The role of structural adjustment in creating poverty, as well as severely weakening the continent’s agricultural base and consolidating import dependency, was hard to deny.

Beyond Africa, even former supporters of adjustment, like the International Food Policy Research Institute (IFPRI) in Washington and the rabidly neo-liberal Economist acknowledged that the state’s abdication from agriculture was a mistake.

Structural adjustment in the 1980’s dismantled the elaborate system of public agencies that provided farmers with access to land, credit, insurance inputs, and cooperative organization.

The expectation was that removing the state would free the market for private actors to take over these functions—reducing their costs, improving their quality, and eliminating their regressive bias. Too often, that didn’t happen.

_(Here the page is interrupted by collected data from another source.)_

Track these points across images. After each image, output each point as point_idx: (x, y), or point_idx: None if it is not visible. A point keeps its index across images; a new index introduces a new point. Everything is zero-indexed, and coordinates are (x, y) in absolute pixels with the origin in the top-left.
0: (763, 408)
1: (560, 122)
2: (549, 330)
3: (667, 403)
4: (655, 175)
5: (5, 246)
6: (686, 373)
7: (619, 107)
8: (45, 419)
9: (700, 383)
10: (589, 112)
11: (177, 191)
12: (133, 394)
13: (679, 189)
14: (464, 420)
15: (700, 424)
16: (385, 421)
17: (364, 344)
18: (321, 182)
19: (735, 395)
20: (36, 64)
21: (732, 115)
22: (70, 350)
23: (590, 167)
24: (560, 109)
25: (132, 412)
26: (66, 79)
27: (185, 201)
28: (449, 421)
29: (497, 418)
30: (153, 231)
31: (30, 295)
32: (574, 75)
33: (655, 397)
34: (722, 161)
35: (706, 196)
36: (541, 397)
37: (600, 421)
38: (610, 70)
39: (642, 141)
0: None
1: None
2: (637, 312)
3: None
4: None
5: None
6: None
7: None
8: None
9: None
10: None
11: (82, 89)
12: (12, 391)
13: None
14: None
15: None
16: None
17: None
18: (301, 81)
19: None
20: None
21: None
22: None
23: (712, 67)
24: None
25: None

In some places, the state’s withdrawal was tentative at best, limiting private entry.

Elsewhere, the private sector emerged only slowly and partially—mainly serving commercial farmers but leaving smallholders exposed to extensive market failures, high transaction costs and risks, and service gaps.

Incomplete markets and institutional gaps impose huge costs in forgone growth and welfare losses for smallholders, threatening their competitiveness and, in many cases, their survival.

In sum, biofuel production did not create but only exacerbated the global food crisis. The crisis had been building up for years, as policies promoted by the World Bank, IMF, and WTO systematically discouraged food self-sufficiency and encouraged food importation by destroying the local productive base of smallholder agriculture.

Throughout Africa and the global South, these institutions and the policies they promoted are today thoroughly discredited. But whether the damage they have caused can be undone in time to avert more catastrophic consequences than we are now experiencing remains to be seen.

Walden Bello is a senior analyst at Focus on the Global South, a programme of Chulalongkorn University and a columnist for Foreign Policy In Focus.